%%

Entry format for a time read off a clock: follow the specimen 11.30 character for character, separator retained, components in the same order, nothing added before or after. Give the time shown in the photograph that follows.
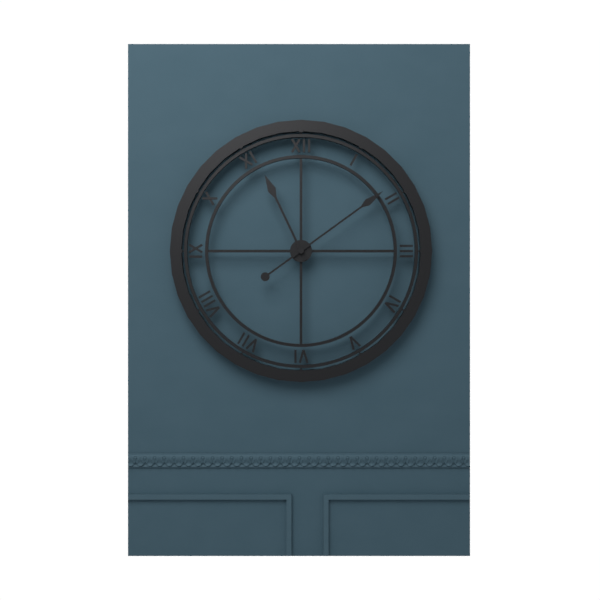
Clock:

%%
%%

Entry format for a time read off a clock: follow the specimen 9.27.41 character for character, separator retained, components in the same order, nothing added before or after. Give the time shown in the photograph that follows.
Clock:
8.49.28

%%

-- REQUIREMENTS --
Which lines of the records contain the word "after"? Report each one in full, with uppercase and lowercase treated as different.

-- WRITTEN ANSWER --
Entry format for a time read off a clock: follow the specimen 11.30 character for character, separator retained, components in the same order, nothing added before or after. Give the time shown in the photograph that follows.
Entry format for a time read off a clock: follow the specimen 9.27.41 character for character, separator retained, components in the same order, nothing added before or after. Give the time shown in the photograph that follows.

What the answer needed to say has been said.